↓↓↓

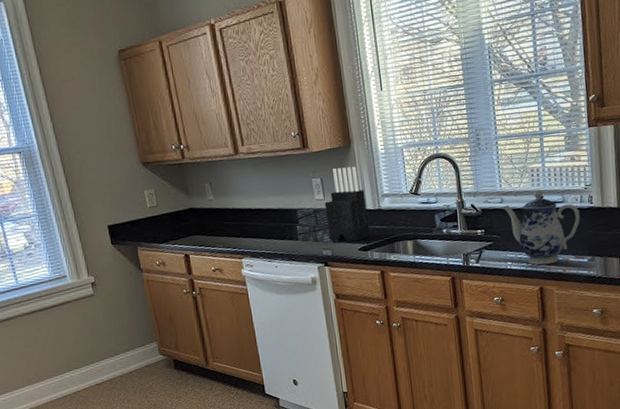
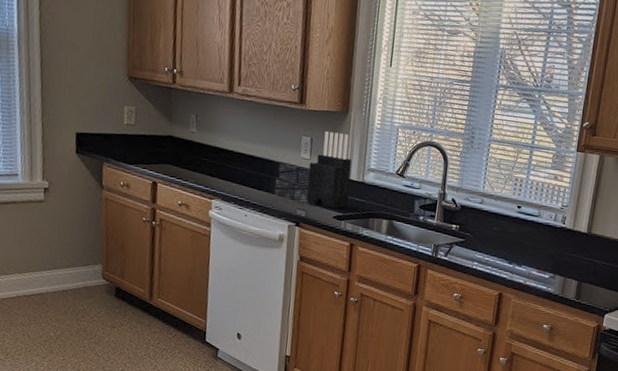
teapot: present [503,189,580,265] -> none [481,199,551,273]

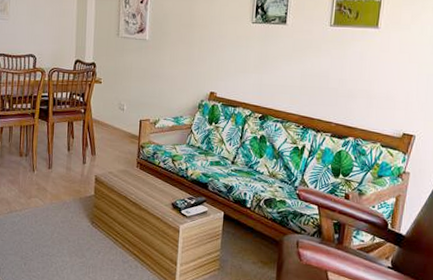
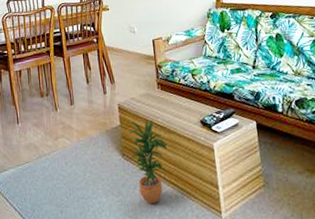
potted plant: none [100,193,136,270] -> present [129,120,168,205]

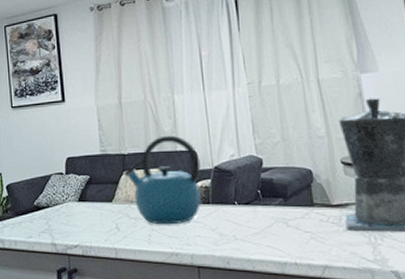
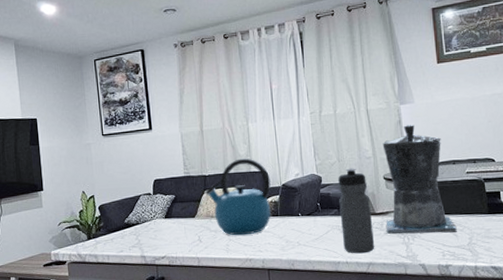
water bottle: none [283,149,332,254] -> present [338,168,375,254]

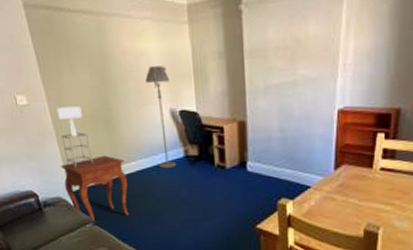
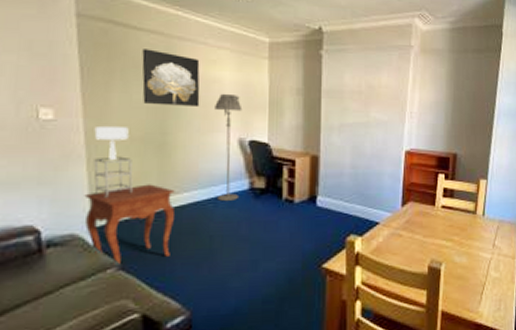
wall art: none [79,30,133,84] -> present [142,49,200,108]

↑↑↑

When you copy the listing above, reproduce every line exactly and skip the images.

teapot: present [503,189,580,265] -> none [481,199,551,273]

potted plant: none [100,193,136,270] -> present [129,120,168,205]

water bottle: none [283,149,332,254] -> present [338,168,375,254]

wall art: none [79,30,133,84] -> present [142,49,200,108]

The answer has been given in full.